• AIM OF THE EXERCISE:
Rewrite the lines below as a numbered list, dropping any blank lines and leaving the pictures out.

• Saved entries:
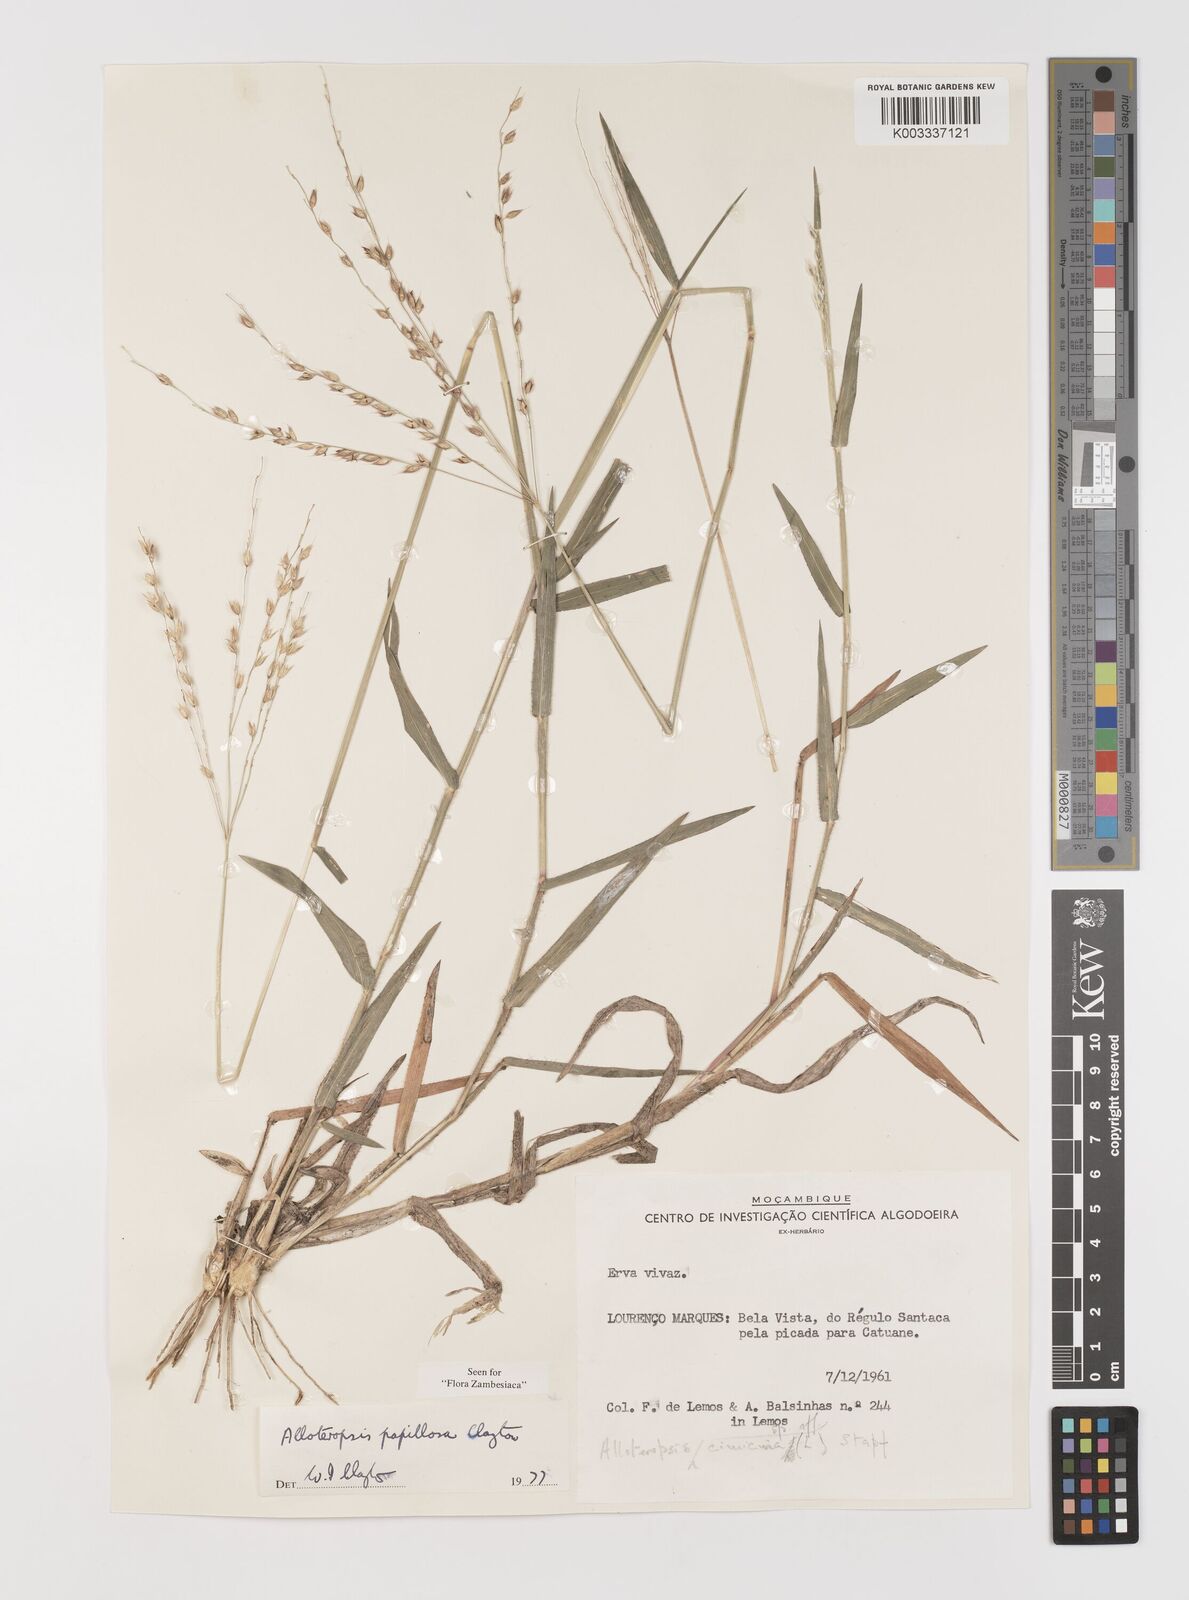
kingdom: Plantae
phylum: Tracheophyta
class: Liliopsida
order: Poales
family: Poaceae
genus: Alloteropsis
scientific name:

• EXERCISE ANSWER:
1. kingdom: Plantae
2. phylum: Tracheophyta
3. class: Liliopsida
4. order: Poales
5. family: Poaceae
6. genus: Alloteropsis
7. scientific name:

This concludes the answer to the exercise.